Funding for the Rock Island Trail faces an uphill battle in the Missouri Senate.

As the General Assembly finalizes the state budget during the next two weeks, lawmakers will decide the fate of a $5 million plan to kick start development of a 144-mile trail to run from Kansas City through Mid-Missouri.

The House last week narrowly adopted an amendment to appropriate $5 million to develop the trail in central parts of the state. The amendment was added by a vote of 72-71.

Whether the funding will survive in the Senate remains unclear.

Senate Appropriations Chair Lincoln Hough, R-Springfield, could not be reached for comment on the $5-million proposal last week.
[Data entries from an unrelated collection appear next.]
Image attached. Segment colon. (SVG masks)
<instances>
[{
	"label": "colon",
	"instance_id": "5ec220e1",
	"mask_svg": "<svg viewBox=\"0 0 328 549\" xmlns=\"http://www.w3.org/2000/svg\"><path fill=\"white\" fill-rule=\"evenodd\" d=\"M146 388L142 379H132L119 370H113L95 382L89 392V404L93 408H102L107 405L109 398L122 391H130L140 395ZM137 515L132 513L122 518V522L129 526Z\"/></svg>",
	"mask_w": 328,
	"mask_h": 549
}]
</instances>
The senator hasn’t started reviewing the House proposal, according to his legislative staff, but his position from last year has not changed.

Hough last year stripped the state budget of $69.3 million for development of the Rock Island Trail. He said at the time he was opposed because the state has hundreds of millions of dollars worth of deferred maintenance at other state parks.

“I would like to see us invest in the structures and infrastructures we have in those facilities around the state before we go out and build a $100-plus million trail,” he said last year.

Senate President Pro Tem Caleb Rowden, R-Columbia, said in February he’s unsure where the upper chamber stands on funding the Rock Island Trail because landowners around the trail weren’t happy with how the state started the process of developing.

“Our Senate Appropriations chairman kind of spearheaded the removal of the money and getting that taken care of last year,” Rowden told reporters. “Obviously, he’s more determined this year than he was last year so I would assume the department and the administration probably still have some work to do to get us comfortable with that level of investment in the Rock Island Trail.”

Gov. Mike Parson accepted the Rock Island corridor as part of the state parks system in 2021, kicking off development in some areas around the trail, such as Belle, Versailles and Eldon. The trail, once fully developed, will connect to the Katy Trail to create a 430-mile loop.

The combined walking and biking loop would be the first of its kind in the country and has been promoted as having the potential to drive tourism.

“It will be a bucket-list tourist destination that strengthens the fabrics of our rural communities and broadens the tourist appeal of all Missouri,” said Rep. Bruce Sassmann, a Bland Republican who offered the $5 million amendment last week.

Sassmann’s amendment is significantly pared back from the $69 million proposal pushed by the governor’s office and House last year. It also targets specific parts of the trail where local municipalities are interested in its development or have received grants in support. The funding would go toward development west of Eldon and east of Belle. None of the money will be spent developing the trail between Belle and Eldon.

“This amendment is respectful to those portions along the trail that are excited and enthusiastic about trail development, and it also respectful to those folks that are not ready for the trail to be developed,” he said from the House floor.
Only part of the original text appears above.